■ **Passage for review**:
Organizational, administrative and human resource issues

The main organizational issue for the Berens River telehealth project has been the turnover in key nursing, medical and mental health staff. These changes coincided with the transfer of health governance to the community, and were followed by a period of little or no nursing service or by short-term personnel. Although a community health representative was designated as the telehealth coordinator early in the implementation period, the lack of stable personnel disrupted existing relationships with secondary/tertiary providers and affected uptake of telehealth.

In general, once established or re-established, for patient care and education, the linkages with remote sites have evolved positively throughout the course of the evaluation period. Although secondary and tertiary providers of all forms of service acknowledged that there have been some frustrations and difficulties, the linkages have generally gone smoothly.

Scheduling difficulties have been minimal, although tertiary providers attribute this to the pilot nature of the program and the low usage levels. Appointment cancellations are a problem for some of the tertiary providers and practitioners, although it is recognized that failure to keep appointments is also a problem in FTF services.

The key informant interviews showed that another difficult issue lies in the availability of other forms of specialist expertise for which telehealth services could be offered. Staff expressed frustration that some of their more pressing needs for access to specialists through telehealth (for example, in radiology) were not being met because of lack of participating specialists in the remote site.

The telehealth system seems to have little impact on the nursing station in terms of information flow and storage. In terms of other administrative issues, staff turnover has required additional training but no other issues or impacts were noted.

Linkages within provincial health systems

According to the key informants interviewed, there are no other significant telehealth initiatives in Manitoba, so this is a new model. It is felt, however, that the future model should work toward integrating telehealth services within the regional health authorities, as is the case for the diabetes education program, rather than work through the Health Sciences Centre. This will provide greater integration within the provincial system.

■ **Task objective**:
Return the full text on the Berens River telehealth project word for word.

[Collection entries]

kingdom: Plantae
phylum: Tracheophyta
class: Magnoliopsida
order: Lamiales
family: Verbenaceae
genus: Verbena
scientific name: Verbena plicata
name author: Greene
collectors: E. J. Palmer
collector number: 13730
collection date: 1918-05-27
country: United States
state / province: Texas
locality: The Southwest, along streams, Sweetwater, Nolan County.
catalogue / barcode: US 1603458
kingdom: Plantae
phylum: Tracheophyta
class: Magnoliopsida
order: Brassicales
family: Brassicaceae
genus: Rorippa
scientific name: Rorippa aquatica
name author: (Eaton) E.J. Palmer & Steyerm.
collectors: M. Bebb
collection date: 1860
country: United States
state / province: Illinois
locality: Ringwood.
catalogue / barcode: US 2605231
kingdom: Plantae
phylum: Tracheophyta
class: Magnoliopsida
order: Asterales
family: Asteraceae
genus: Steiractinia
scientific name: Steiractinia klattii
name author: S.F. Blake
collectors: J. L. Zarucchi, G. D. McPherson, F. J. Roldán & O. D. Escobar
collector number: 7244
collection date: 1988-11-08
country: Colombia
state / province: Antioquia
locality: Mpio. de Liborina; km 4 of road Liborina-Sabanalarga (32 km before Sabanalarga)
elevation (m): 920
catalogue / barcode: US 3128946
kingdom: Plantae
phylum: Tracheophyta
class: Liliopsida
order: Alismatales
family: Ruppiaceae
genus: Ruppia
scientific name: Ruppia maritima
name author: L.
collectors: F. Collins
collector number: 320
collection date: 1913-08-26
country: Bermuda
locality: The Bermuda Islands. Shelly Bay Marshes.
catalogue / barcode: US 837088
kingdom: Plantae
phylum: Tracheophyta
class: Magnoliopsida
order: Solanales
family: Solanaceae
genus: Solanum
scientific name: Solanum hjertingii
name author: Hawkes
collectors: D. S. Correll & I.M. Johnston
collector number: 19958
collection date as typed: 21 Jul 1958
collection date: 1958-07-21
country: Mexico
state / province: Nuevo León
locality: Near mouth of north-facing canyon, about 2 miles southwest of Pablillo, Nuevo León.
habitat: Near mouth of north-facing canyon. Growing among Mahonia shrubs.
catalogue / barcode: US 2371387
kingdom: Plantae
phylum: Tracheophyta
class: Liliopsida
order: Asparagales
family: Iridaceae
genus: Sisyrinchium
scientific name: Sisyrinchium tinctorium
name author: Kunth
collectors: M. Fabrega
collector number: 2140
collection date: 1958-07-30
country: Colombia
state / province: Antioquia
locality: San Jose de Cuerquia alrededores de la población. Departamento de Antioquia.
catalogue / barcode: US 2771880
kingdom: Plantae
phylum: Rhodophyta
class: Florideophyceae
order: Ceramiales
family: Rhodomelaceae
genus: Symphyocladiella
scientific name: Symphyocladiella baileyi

■ **Result for this exercise**:
Organizational, administrative and human resource issues

The main organizational issue for the Berens River telehealth project has been the turnover in key nursing, medical and mental health staff. These changes coincided with the transfer of health governance to the community, and were followed by a period of little or no nursing service or by short-term personnel. Although a community health representative was designated as the telehealth coordinator early in the implementation period, the lack of stable personnel disrupted existing relationships with secondary/tertiary providers and affected uptake of telehealth.

In general, once established or re-established, for patient care and education, the linkages with remote sites have evolved positively throughout the course of the evaluation period. Although secondary and tertiary providers of all forms of service acknowledged that there have been some frustrations and difficulties, the linkages have generally gone smoothly.

Scheduling difficulties have been minimal, although tertiary providers attribute this to the pilot nature of the program and the low usage levels. Appointment cancellations are a problem for some of the tertiary providers and practitioners, although it is recognized that failure to keep appointments is also a problem in FTF services.

The key informant interviews showed that another difficult issue lies in the availability of other forms of specialist expertise for which telehealth services could be offered. Staff expressed frustration that some of their more pressing needs for access to specialists through telehealth (for example, in radiology) were not being met because of lack of participating specialists in the remote site.

The telehealth system seems to have little impact on the nursing station in terms of information flow and storage. In terms of other administrative issues, staff turnover has required additional training but no other issues or impacts were noted.

Linkages within provincial health systems

According to the key informants interviewed, there are no other significant telehealth initiatives in Manitoba, so this is a new model. It is felt, however, that the future model should work toward integrating telehealth services within the regional health authorities, as is the case for the diabetes education program, rather than work through the Health Sciences Centre. This will provide greater integration within the provincial system.